PTECH is a nonprofit organization that connects juniors and seniors in high school who may not be on track to attend a four-year university with specialized trade positions that fit their interests. PTECH corresponds with Idaho companies seeking workers within the fields of aerospace and advanced manufacturing, information technology, and health care. Teachers or counselors will recommend a student for PTECH, although Gina Borud, media liaison at PTECH, said the company is working on a way to reach out to students directly. PTECH will connect these students with a one-on-one mentor through InsideTrack, a company that specializes in personalized education.
PTECH issues students laptops, through which they can take classes preparing them for certificate programs or associates’ degrees as they balance their regular high school course loads.
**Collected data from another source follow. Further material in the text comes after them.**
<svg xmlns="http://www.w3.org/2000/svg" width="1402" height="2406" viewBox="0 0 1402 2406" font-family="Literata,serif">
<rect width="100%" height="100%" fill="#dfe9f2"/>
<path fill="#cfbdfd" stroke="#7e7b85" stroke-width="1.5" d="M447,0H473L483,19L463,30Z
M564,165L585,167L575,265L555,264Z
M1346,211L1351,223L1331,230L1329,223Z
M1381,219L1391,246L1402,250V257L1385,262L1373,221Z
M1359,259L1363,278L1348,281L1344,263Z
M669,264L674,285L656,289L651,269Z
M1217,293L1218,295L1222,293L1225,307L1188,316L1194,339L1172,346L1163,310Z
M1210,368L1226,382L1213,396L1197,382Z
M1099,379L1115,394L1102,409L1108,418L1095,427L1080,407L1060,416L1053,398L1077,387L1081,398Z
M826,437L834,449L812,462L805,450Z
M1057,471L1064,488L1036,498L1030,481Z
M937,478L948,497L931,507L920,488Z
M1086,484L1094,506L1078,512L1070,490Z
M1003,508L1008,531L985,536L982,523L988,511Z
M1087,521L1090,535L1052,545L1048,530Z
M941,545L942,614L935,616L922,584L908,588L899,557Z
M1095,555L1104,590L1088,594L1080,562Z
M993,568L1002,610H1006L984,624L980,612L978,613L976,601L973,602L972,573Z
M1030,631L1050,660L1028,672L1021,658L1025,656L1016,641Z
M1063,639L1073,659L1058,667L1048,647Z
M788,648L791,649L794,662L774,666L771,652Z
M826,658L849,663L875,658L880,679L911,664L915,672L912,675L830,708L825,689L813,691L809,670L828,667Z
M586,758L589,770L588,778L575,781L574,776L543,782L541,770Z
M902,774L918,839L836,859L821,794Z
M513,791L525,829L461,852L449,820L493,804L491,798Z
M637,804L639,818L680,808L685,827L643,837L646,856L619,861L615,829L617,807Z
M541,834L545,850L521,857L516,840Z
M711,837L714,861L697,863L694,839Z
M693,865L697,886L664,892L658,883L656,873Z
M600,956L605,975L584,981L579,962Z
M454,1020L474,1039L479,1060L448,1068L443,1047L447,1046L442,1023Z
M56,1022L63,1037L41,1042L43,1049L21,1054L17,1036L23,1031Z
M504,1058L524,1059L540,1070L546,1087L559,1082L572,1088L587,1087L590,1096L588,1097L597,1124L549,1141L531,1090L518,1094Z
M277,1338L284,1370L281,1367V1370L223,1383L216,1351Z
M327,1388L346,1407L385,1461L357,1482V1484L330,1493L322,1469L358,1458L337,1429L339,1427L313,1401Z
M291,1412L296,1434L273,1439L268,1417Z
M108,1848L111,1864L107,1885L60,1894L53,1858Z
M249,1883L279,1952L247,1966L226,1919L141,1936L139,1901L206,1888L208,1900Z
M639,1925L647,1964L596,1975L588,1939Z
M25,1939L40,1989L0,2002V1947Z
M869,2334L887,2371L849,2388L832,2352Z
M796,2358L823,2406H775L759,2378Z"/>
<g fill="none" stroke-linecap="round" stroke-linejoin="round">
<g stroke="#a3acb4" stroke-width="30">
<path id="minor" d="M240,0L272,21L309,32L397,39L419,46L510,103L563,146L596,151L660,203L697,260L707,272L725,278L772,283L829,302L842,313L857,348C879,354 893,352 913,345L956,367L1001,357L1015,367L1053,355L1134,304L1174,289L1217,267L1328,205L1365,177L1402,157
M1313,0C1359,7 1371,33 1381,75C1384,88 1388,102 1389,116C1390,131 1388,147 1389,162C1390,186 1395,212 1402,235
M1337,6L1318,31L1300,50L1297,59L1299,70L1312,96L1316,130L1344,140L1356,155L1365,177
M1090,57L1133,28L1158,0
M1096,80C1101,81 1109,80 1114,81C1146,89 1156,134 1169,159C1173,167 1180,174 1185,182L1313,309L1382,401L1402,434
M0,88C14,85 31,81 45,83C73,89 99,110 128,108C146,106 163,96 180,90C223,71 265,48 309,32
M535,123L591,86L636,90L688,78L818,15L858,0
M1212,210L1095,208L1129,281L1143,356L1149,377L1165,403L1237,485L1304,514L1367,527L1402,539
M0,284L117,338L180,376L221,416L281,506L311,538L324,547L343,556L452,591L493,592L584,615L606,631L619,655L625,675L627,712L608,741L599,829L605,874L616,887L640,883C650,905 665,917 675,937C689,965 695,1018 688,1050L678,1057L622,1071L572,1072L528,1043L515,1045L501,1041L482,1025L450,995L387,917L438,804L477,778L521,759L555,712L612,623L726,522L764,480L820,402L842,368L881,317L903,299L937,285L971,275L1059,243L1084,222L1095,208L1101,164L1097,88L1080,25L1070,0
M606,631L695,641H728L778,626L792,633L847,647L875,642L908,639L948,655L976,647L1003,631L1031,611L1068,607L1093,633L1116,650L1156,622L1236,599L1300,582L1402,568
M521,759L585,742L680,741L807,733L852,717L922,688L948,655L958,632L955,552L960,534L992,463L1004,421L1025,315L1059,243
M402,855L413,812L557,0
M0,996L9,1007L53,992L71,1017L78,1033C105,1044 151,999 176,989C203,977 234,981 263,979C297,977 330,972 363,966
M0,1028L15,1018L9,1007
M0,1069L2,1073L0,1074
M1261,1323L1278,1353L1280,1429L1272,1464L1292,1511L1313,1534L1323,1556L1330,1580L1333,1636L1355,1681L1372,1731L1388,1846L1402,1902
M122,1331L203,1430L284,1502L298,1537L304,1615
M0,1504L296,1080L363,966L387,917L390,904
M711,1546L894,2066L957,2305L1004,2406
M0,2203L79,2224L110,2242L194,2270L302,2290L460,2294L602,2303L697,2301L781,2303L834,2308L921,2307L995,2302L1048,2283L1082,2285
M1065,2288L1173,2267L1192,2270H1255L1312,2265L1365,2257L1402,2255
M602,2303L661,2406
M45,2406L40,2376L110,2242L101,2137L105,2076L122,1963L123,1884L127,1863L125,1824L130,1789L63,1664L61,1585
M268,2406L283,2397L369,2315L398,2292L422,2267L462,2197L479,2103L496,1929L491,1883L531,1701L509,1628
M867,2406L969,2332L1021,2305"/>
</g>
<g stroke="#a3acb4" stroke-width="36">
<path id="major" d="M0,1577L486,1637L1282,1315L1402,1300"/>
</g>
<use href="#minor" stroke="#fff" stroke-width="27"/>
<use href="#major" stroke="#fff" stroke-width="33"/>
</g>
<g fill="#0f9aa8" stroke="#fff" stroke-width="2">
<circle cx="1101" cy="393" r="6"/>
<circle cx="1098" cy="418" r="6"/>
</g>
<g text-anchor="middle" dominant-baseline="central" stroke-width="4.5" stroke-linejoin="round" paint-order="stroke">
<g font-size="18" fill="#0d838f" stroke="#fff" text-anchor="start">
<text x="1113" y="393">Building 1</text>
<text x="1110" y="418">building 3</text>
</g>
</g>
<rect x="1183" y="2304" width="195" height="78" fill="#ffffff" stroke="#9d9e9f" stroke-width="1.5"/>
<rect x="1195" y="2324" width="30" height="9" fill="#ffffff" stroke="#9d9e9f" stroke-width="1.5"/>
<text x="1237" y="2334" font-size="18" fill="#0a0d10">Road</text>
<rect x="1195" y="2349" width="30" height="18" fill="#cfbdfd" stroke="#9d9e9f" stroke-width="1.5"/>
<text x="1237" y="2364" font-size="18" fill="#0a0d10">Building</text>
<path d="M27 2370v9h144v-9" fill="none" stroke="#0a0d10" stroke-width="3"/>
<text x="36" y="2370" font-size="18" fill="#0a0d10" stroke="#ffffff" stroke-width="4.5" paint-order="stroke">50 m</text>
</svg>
Students can chat with their coaches over Skype or text them for advice on career paths and interview tips. Borud said that some ask how to tie ties.
“Skype is popular,” Borud said. “We still have trouble with Internet in some places. Some students still have flip phones. So Skype is a popular choice.”
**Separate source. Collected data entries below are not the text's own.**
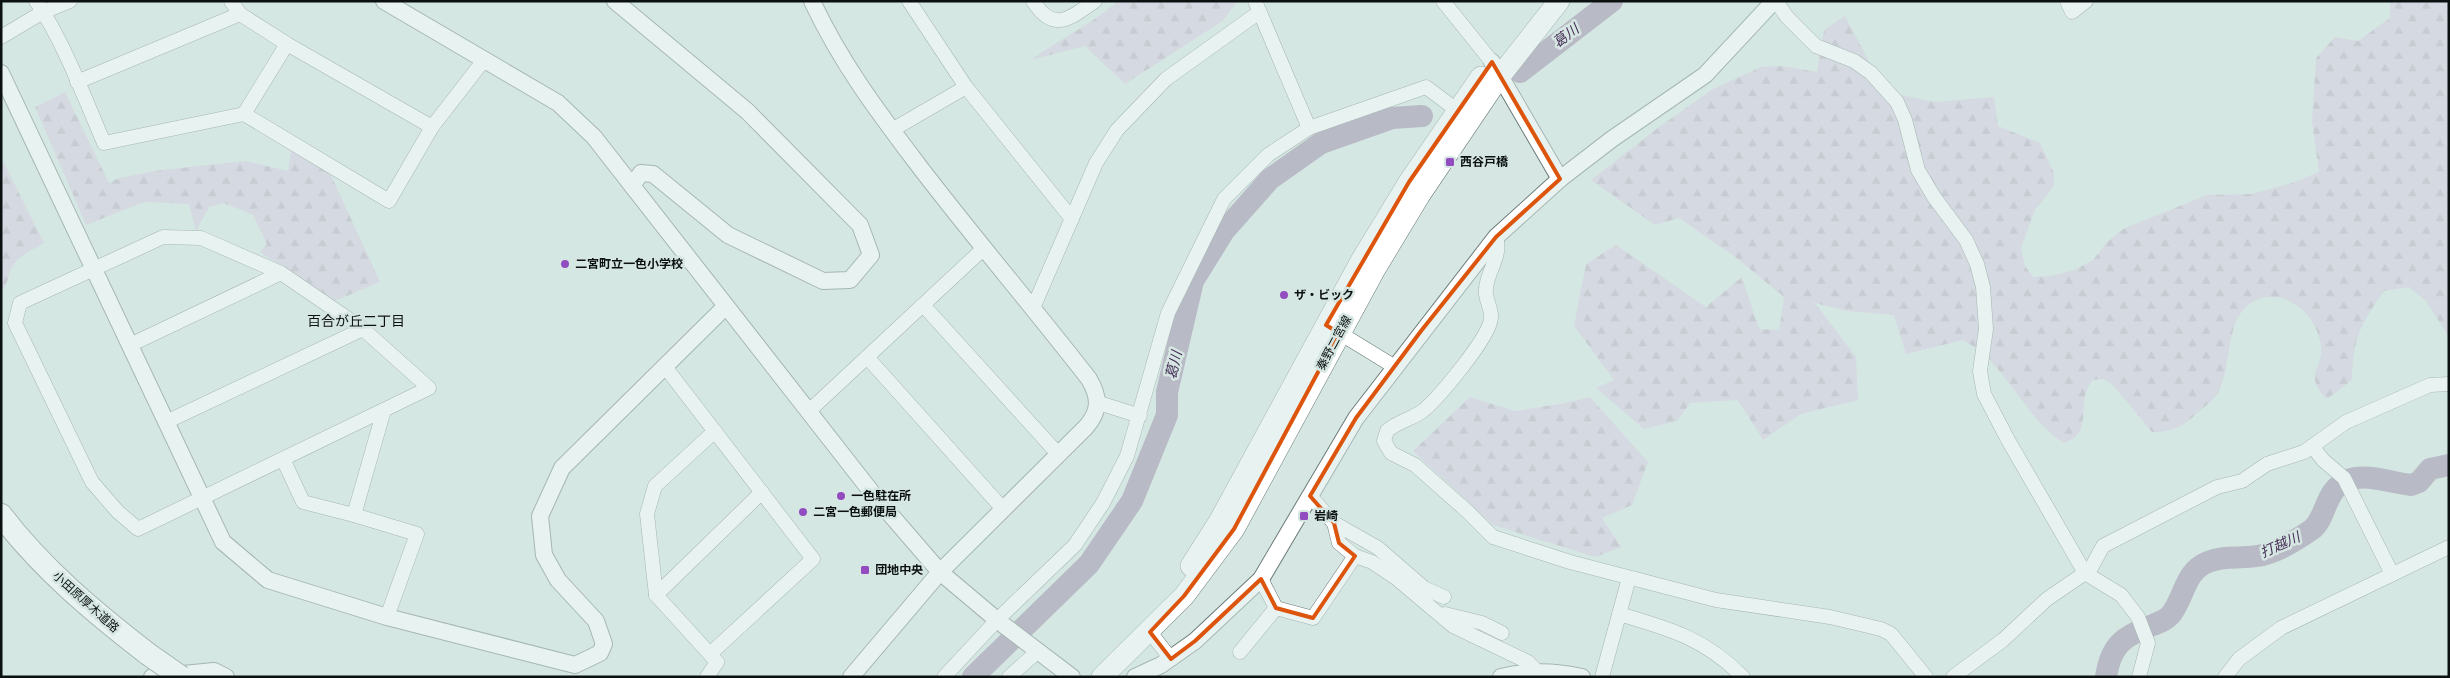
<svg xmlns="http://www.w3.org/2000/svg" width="2450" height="678" viewBox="0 0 2450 678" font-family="'Fira Sans Condensed','Noto Sans JP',sans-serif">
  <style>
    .forest { fill: url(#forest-firs) }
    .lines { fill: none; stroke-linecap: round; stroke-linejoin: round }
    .river { stroke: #9483a0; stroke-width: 22 }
    .minor-casing { stroke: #6b7b78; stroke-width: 15 }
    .tertiary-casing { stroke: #6b7b78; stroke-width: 18 }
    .primary-casing { stroke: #6b7b78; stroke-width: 22 }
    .trunk-casing { stroke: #6b7b78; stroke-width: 24 }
    .minor { stroke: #fff; stroke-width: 14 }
    .tertiary { stroke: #fff; stroke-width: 16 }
    .primary { stroke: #fff; stroke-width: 21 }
    .trunk { stroke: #fff; stroke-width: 22 }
    .trunk-bridge-casing { stroke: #6b7b78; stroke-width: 24; stroke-linecap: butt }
    .trunk-bridge { stroke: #fff; stroke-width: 22 }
    .marked { fill: none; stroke: #dd550c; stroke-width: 4; stroke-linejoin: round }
    .poi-dot { fill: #934cbf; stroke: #d6e7e3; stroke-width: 2 }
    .labels { text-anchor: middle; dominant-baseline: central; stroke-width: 5; stroke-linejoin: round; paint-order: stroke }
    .poi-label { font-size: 12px; font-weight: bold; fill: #0b1110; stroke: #d6e7e3; text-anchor: start }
    .street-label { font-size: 12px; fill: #0b1110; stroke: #d6e7e3 }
    .water-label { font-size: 14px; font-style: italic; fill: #462e57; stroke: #d6e7e3 }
    .neighbourhood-label { font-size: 14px; fill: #0b1110; stroke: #d6e7e3 }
  </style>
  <defs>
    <pattern id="forest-firs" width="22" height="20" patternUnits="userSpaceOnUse" patternTransform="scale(1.25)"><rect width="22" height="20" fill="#d4c8de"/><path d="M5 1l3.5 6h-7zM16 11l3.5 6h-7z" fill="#b5abbd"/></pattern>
  </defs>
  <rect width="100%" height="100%" fill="#d6e7e3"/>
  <g class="forest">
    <path d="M 1118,1 L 1237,1 L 1224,20 L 1125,84 L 1085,46 L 1031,60 C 1059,39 1091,25 1118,1 Z"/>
    <path d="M 2390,1 L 2449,1 L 2449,337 L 2426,301 L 2409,287 L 2384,291 C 2360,326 2353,337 2352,380 L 2327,399 C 2321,393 2317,389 2315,380 C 2313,372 2320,363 2321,355 C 2324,324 2293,290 2262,298 C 2222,309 2234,365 2218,393 C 2213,401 2203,408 2196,414 C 2185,426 2169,433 2152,432 L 2112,384 L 2103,379 L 2093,380 C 2074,400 2096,433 2064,443 C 2029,421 2013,380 1982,353 C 1977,348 1969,344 1963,340 L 1906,354 L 1894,315 L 1847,311 L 1815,303 L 1856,357 L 1858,400 L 1801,414 L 1763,440 L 1738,400 L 1690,403 L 1677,421 L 1644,429 L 1596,388 L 1614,380 L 1574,326 L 1586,264 L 1616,245 L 1706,307 L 1742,277 L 1759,329 L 1779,330 L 1784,297 L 1734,256 L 1679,218 L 1655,225 L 1591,180 L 1659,127 L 1713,89 L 1761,67 L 1782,66 L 1817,72 L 1824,30 L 1845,16 L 1885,92 L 1936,102 L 1994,97 L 1998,126 L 2040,143 L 2054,173 L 2054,186 L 2035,210 L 2021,248 L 2025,266 L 2033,277 L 2050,276 L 2074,270 L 2093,260 L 2107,242 L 2123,229 L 2207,195 L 2252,194 L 2292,183 L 2319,172 L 2312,122 L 2316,58 L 2335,37 L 2358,41 L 2390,18 Z"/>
    <path d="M 65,92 L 109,183 L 119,178 L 161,170 L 246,161 L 288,171 L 291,150 L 330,173 L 380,282 L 335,301 L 260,252 L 267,244 L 253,215 L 224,203 L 209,207 L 196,231 L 189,204 L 144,202 L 86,225 L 35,107 Z"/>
    <path d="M 1,157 L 44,243 C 34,250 18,255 12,267 C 7,277 10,281 1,292 Z"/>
    <path d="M 1470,397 L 1515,411 L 1560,404 L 1590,397 L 1648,462 L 1632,505 L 1602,518 L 1621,547 L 1595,557 L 1493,525 L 1413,451 Z"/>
  </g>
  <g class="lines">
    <g class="river">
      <path d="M 1520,72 L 1612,1"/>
      <path d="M 973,677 L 1089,564 L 1132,501 L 1167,415 L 1167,392 L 1193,281 L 1224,231 L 1270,179 L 1321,143 L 1392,118 L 1422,116"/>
      <path d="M 2106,677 C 2111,644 2124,636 2153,625 C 2160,622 2168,619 2172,613 C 2185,595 2185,571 2208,562 C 2224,555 2240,559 2257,556 C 2276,553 2295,541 2311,530 C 2327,519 2324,489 2348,480 C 2367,473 2391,483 2411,485 L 2419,482 L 2430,469 L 2449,465"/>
    </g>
    <g class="minor-casing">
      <g id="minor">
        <path d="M 36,1 C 63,40 85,99 104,143 L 244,114 L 389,201 L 432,127 L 484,60"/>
        <path d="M 231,1 L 240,14 L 287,44 L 432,127"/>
        <path d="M 909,1 L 966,87 L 1072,219"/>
        <path d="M 1033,1 C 1054,34 1070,18 1095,1"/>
        <path d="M 1255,1 L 1309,128"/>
        <path d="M 1443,1 L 1492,62"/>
        <path d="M 1776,1 L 1787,17 L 1816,46 L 1854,61 L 1871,73 L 1897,102 L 1905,120 L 1918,170 L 1934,197 L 1966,240 L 1977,264 L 1983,287 L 1986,329 L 1980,371 L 1984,394 L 2008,440 L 2085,573 L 2121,595 L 2138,617 L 2148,643 L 2139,677"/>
        <path d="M 2067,1 L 2072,12 L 2086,1"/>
        <path d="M 1,37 L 43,12 L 70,1"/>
        <path d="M 77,82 L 240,14"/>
        <path d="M 244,114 L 287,44"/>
        <path d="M 892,130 L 966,87"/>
        <path d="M 163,237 L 201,238 L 281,273 L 363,329 L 429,388 L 138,529 L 118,512 L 92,482 L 15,323 L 20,303 Z"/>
        <path d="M 1496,237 C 1502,255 1488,270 1486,288 C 1484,298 1492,308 1491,318 C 1490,337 1439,397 1424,410 C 1413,419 1398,421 1387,431 L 1384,441 L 1391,453 L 1415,465 L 1467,511 L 1493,537 L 1570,562 L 1716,600 L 1830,617 L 1881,629 L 1891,634 L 1926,677"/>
        <path d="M 923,305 L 1059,455"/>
        <path d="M 1033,308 L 1096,163 L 1117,130 L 1166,79 L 1258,13"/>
        <path d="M 1333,329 L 1395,367"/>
        <path d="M 130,345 L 281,273"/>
        <path d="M 867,357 L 1003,509"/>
        <path d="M 666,368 L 813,559 L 711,653"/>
        <path d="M 1099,403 L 1140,416"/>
        <path d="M 384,410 L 354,515 L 417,534 L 387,617"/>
        <path d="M 808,412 L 983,249"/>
        <path d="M 166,422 L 363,329"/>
        <path d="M 2312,446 L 2323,460 L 2344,478 L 2392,574"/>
        <path d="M 283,459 L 303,502 L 354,515"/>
        <path d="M 1310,496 L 1334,523 L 1378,548 L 1424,588 L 1444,597"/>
        <path d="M 1334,523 L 1339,543 L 1355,556 L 1372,562 L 1396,578 L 1453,626 L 1528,662 L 1538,672"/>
        <path d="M 1261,579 L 1276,608"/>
        <path d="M 656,595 L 762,492"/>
        <path d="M 1445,614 L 1482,623 L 1502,633"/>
        <path d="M 1619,614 C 1670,629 1704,638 1743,677"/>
        <path d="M 1150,632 L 1171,659"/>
        <path d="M 1240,652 L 1276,608 L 1313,618 L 1355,556"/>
        <path d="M 707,677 L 717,662 L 656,595 L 647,514 L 655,486 L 715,431"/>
        <path d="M 944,677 L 997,620 L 1075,545 L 1103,503 L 1127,456 L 1168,313 L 1224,199 L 1268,155 L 1309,128 L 1426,87 L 1458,111"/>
        <path d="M 1009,677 L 1038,651"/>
        <path d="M 1602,677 L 1629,578"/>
        <path d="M 1953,677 L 2003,640 L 2047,599 L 2085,573 L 2091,568 L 2103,546 L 2217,487 L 2242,481 L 2267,464 L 2304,452 L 2346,422 L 2430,385 L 2449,384"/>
        <path d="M 2225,677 L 2239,659 L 2281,628 L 2449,547"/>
      </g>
    </g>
    <g class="tertiary-casing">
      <g id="tertiary">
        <path d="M 384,1 L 558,103 L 594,137 L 877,499 L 940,572 L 997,620 L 1072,677"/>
        <path d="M 615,1 L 747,111 L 860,225 L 871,255 L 850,280 L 823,281 L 728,235 L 653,174 L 641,173 L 632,186"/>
        <path d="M 812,1 C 841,63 878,112 919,166 C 974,238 1033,307 1089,379 C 1100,398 1100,411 1086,427 L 940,572 L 851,677"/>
        <path d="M 1492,62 L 1560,179"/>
        <path d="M 1,73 L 223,542 L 268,580 L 387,617 L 575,665 L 600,653 L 604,644 L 596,621 L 558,580 L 544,555 L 540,516 L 562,468 L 725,307"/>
        <path d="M 152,677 L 214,671 L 226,677"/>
        <path d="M 1135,677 L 1161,665 L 1195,641 L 1261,579 L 1356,418 L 1496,237 L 1560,179 L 1612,139 L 1705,75 L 1774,1"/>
        <path d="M 1501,677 C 1528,670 1555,671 1582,677"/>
      </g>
    </g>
    <g class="primary-casing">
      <g id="primary">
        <path d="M 1191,566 L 1219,522 L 1361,261 L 1409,182 L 1481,77"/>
        <path d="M 1102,677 L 1184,596 L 1234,529 L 1375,269 L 1419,196 L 1500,76 L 1559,1"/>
      </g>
    </g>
    <g class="trunk-casing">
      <path id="trunk" d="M 1,515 C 42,569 95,613 148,654"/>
    </g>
    <use href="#minor" class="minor"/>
    <use href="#tertiary" class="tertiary"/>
    <use href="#primary" class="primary"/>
    <use href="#trunk" class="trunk"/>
    <g class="trunk-bridge-casing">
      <path id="trunk-bridge" d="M 148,654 L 181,677"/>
    </g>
    <use href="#trunk-bridge" class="trunk-bridge"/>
  </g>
  <path d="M0 0H2450V678H0ZM 1492,62 L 1560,179 L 1496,237 L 1421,331 L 1356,418 L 1310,496 L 1334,523 L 1339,543 L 1355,556 L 1313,618 L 1276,608 L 1261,579 L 1195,641 L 1171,659 L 1150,632 L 1184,596 L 1234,529 L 1339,333 L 1326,325 L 1409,182 Z" fill="#d6e7e3" fill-opacity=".55" fill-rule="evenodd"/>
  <path class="marked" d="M 1492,62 L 1560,179 L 1496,237 L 1421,331 L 1356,418 L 1310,496 L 1334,523 L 1339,543 L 1355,556 L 1313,618 L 1276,608 L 1261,579 L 1195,641 L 1171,659 L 1150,632 L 1184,596 L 1234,529 L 1339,333 L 1326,325 L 1409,182 Z"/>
  <g class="poi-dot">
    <rect x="1445" y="157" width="10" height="10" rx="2.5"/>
    <circle cx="565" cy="264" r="5"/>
    <circle cx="1284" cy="295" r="5"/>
    <circle cx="841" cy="496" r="5"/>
    <circle cx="803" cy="512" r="5"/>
    <rect x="1299" y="511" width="10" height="10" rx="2.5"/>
    <rect x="860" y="565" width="10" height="10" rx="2.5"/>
  </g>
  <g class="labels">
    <g class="poi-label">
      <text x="1460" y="162">西谷戸橋</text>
      <text x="575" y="264">二宮町立一色小学校</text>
      <text x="1294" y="295">ザ・ビック</text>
      <text x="851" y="496">一色駐在所</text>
      <text x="813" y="512">二宮一色郵便局</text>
      <text x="1314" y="516">岩崎</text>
      <text x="875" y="570">団地中央</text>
    </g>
    <g class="street-label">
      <text transform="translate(1334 343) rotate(-62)">秦野二宮線</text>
      <text transform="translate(86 602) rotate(42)">小田原厚木道路</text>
    </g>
    <g class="water-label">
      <text transform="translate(1566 36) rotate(-37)">葛川</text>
      <text transform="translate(1174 365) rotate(-77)">葛川</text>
      <text transform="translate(2280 545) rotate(-24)">打越川</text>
    </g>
    <g class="neighbourhood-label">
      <text x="356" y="321">百合が丘二丁目</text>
    </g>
  </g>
  <rect width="2450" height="678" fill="none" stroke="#0b1110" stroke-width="5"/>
</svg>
In addition to linking students to InsideTrack’s tools and giving students laptops, PTECH pays for student textbooks and occasionally flies students across the state to meet with potential employers. In total, 238 students representing 17 high schools participate in the PTECH Network, which began in the fall of 2014. Most of them are still in school, either at the high school or certificate program level.
Borud said PTECH does not guarantee jobs, but they do make sure students continue to meet with their coaches throughout their post-high school education. However, three students went through an accelerated program and have already started careers at Quest Aircraft company.
Borud, who hails from the neighboring state of Oregon, said there are companies in Idaho seeking employees that many students simply do not know about, such as the Chobani factory in Twin Falls and a large number of technical jobs. PTECH has 10 industry partners and 15 supporting industries, according to its website. Borud said PTECH’s goal is to have 50 students in good jobs by next year.
“Our goal is to help kids find well-paying careers and help the Idaho economy. We’re trying to connect the dots. This is one opportunity of many in the state. It’s not for everyone, but it is one option,” Borud said. “We’re still developing the model, but things are really promising.”